Inspections - Always get an inspection! A General inspection can range from $350-$750. A Wood Destroying Organism (WDO) inspection ranges from $75-$300. More specialized inspections are available, and may help lower insurance costs. Wind Mitigation for roofs, or septic inspections are some examples.

Appraisal- Your lender will want to make sure that the house is worth the amount being paid for it so they will order an appraisal report. The cost can range from $300-$500.

Survey- A survey makes sure there are no encroachments on the property. Usually $200-$500.


You need to know..

Do not make any large purchases before you close on your new home! Your loan will be canceled and you won’t be able to purchase the home.

Shop around for your home insurance, and your loan. Compare quotes from multiple insurance providers and lenders for the best price.

Title Company - Either the seller or the buyer can choose the title company. This company will hold the Earnest Money Deposit in escrow, conduct the title search, put together the preliminary report, provide title insurance, and manage the overall closing and funds on your home purchase. Usually if the buyer chooses Title, they will pay for the owner’s title policy premium, title search, and closing services. The policy ranges from 0.05% - 0.1% of the purchase price.

Title Search - This refers to the examination of public records to determine and confirm a property’s legal ownership. many sources including deeds, tax liens, land records, and court judgements, among others are used. Normally conducted by the title company once under contract, it’s used to find out if my claims or liens are on the property. A clear title is required for any real estate transaction to close.

Preliminary Report- This report will reveal any issues with a title that need to be dealt with by the seller in order to deliver a clear title. It gives details, such as ownership history, liens, and easements. The title company gathers this report through information on the title search. This report is required by the Title Insurance company to issue the Title Insurance policy.

Title Insurance Policy - A lender will always require a lender’s title insurance policy to be purchased. The policy protects the lender against potential losses in the event the the seller is not legally able to transfer title of rights. The lender is covered up to the loan amount.

Mortgage Buydown - To get a lower interest rate on your mortgage, lenders may negotiate with a borrower to pay a specific amount of points upfront. Buydowns can be for the life of the loan or be structured to end. Each point is equal to 1% of what is borrowed. 

PMI - Private Mortgage Insurance is required on most loans where less than 20% of the loan is used as the down payment. PMI will be arranged by the lender and insures the lender against loss caused by borrowers failing to make loan payments. - PMI does not protect you from foreclosure.

Inspection Period- Also called the due diligence period.

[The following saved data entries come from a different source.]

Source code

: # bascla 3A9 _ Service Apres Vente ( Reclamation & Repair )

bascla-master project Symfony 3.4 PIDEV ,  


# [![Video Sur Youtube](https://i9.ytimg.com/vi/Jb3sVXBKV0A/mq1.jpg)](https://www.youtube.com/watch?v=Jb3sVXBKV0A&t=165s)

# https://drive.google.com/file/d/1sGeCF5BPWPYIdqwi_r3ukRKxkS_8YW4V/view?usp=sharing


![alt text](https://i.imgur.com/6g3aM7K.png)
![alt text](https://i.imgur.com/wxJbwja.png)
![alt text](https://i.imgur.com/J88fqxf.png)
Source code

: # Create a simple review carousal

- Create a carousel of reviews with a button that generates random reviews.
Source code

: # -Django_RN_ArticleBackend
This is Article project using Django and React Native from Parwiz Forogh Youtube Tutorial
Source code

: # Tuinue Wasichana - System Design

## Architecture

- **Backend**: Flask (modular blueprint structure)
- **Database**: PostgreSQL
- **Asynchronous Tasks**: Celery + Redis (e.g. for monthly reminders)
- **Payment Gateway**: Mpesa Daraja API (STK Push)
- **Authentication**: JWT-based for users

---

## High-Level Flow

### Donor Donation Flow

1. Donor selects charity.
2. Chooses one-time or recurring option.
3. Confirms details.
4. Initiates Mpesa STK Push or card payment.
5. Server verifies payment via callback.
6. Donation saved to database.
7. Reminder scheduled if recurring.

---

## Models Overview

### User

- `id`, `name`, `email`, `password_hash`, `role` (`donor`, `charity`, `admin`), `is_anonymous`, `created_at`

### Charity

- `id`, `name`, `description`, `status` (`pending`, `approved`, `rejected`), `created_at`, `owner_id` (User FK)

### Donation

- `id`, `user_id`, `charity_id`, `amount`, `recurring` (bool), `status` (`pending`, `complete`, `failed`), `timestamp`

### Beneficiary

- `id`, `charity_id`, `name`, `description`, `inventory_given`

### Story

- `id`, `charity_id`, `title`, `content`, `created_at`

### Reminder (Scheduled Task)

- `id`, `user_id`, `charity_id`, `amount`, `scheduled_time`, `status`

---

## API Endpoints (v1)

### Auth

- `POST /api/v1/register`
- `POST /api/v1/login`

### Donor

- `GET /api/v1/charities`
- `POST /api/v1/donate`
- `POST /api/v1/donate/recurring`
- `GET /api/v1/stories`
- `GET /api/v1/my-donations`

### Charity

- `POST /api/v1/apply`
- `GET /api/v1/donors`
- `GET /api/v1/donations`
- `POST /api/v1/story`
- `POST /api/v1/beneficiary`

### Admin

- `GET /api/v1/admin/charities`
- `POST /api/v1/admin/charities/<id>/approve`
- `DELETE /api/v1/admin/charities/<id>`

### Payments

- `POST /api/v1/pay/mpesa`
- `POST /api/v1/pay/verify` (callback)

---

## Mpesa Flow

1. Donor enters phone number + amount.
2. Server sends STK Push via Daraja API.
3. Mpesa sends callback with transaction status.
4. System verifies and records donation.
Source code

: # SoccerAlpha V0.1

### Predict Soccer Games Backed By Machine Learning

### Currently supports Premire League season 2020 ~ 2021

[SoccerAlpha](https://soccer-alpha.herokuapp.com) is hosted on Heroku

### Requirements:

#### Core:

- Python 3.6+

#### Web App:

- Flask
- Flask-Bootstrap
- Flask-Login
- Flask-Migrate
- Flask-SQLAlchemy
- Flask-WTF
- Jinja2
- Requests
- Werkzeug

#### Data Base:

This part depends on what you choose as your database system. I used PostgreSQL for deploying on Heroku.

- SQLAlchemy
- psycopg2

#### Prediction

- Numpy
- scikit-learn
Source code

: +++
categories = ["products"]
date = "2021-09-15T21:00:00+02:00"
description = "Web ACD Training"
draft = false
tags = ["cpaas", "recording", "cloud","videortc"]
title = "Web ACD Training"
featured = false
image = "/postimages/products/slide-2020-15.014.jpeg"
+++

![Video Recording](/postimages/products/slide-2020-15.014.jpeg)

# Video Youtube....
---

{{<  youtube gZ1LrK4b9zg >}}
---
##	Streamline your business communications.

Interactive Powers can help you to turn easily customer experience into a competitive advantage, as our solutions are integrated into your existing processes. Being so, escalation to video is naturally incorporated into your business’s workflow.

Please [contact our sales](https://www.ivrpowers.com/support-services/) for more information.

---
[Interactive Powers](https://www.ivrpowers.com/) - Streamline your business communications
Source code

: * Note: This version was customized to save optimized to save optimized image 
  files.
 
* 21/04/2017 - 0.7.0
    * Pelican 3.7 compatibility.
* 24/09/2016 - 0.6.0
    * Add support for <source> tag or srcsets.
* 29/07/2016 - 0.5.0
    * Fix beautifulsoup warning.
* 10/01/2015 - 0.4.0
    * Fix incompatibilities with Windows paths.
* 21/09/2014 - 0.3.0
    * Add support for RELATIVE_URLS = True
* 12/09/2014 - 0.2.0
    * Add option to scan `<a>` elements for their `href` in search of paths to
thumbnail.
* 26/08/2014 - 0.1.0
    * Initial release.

This is your time to have the home inspected and make a request for repairs. 

Other potential closing costs include HOA fees such as estoppel fees, or proration of the HOA dues.

Conventional Loan- The most popular type of loan, these loans require at least a 620 credit score. As low as 3% can be put down, but private mortgage insurance is required if less than 20% is used. Terms can be 30, 20, or 15 years, and you can have a fixed-rate loan, Or an adjustable interest rate loan.

FHA Loan- FHA loans are government insured by the Federal Housing Administration. If you have at least a 580 credit score, you can obtain a loan with only 3.5% down. 10% down is required for credit scores between 500-579. Borrowers must purchase mortgage insurance

VA Loan- VA loans are guaranteed by the U.S. Department of Veterans. They're only available to qualified military & spouses, they have more lenient debt-to-income ratios, and credit requirements. They typically offer lower interest rates & closing costs with no down payment requirement.